Roosevelt focused on the idea that those who sold stocks to the public had a duty to the purchasers -- the duty to tell the truth. It was an idea, not an acronym. Jonathan Alter in his book The Defining Moment: FDR's Hundred Days and the Triumph of Hope explains Roosevelt's' reasoning:

Even if the bill [the '33 Act] did not have teeth, this was strong stuff for progressives who had been out of power for more than a decade. . .

Without directly saying so, FDR was beginning to redraft the American social contract, adding a clause in which the U.S. government acknowledged a duty at least to try to protect investors from ruin at the hands of unscrupulous players in the market. Exactly how such protection would work was less important to Roosevelt than that it was offered in the first place.

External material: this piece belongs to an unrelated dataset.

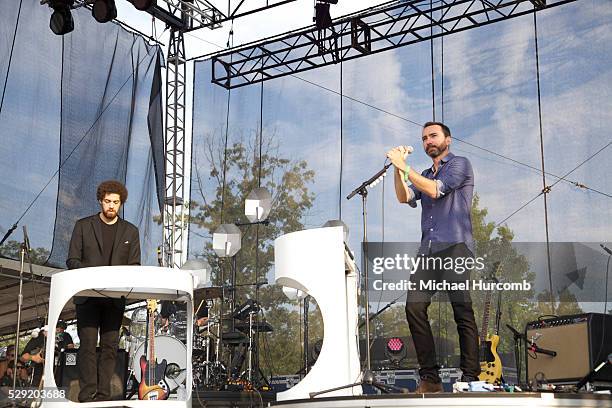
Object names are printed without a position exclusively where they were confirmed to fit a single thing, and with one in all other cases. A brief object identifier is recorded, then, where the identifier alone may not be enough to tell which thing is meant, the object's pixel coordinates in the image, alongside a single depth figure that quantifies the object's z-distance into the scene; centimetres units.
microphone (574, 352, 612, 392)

So why is this relevant today? In today's world of mutual funds, 401ks and Exchanged Traded Funds, it's difficult to appreciate that back when the '33 Act was drafted and passed buying a stock was a lot like buying a house -- seller, broker and all -- and it was average Americans looking for nothing more than a sound investment who were preyed upon. It's also easy to forget that the 1920's had been a time of robust laissez-faire economic thought. The prevailing regulatory regime (if you could call it that) for the "Roaring '20s" was "buyer beware." Put the two together and the idea was that market participants were self regulating because if an investor was unhappy with the amount of information that was being disclosed the investor put his money elsewhere. But Roosevelt's people understood that the basic issue was not that consumers were being naïve (willfully or otherwise), it was that complex products (at the time) were being sold to somewhat unsophisticated investors. Thus, Roosevelt oriented his reforms toward equalizing the relationship between sellers (who had all the information and sophistication) and buyers who, too often, had neither. Sound familiar? The decision was made that the best way to remedy that imbalance was through "disclosure." Not just any disclosure, mind you, but a disclosure regime created and enforced by the Federal government. Elegant. Brilliant.

Fast forward to today: equalizing the relationship between the sellers of financial products (credit cards, home equity lines of credit, adjustable rate mortgages, payday loans, the list goes on and on) and the buyers of those products should be the focus of financial regulatory reform. It really doesn't matter whether the regulator is independent. What matters is that we once and for all bury the arcane idea of "buyer beware" and decide that those who sell financial products to consumers have a duty to disclose their terms -- not the other way around. It's not a new idea. It's the New Deal.

[As a side note, I regard the provisions dealing with Federal preemption of State consumer protections laws -- a specialty of the Office of the Comptroller of the Currency -- to be the more significant provision of both the House and Senate bill. See, neither the House nor the Senate bill allows the new consumer protection "agency" or "bureau" (respectively) to determine which state consumer protection laws are preempted by what are surely to be the bureau's (or agency's) regulations. That determination is made by others. I think that is a mistake. The consumer protection entity will be in the best position to understand whether the assistance of enterprising State Attorney Generals (and even more enterprising plaintiffs' lawyers) is needed to protect consumers or whether the enforcement of State laws will interfere in new consumer protection agency's regulations.]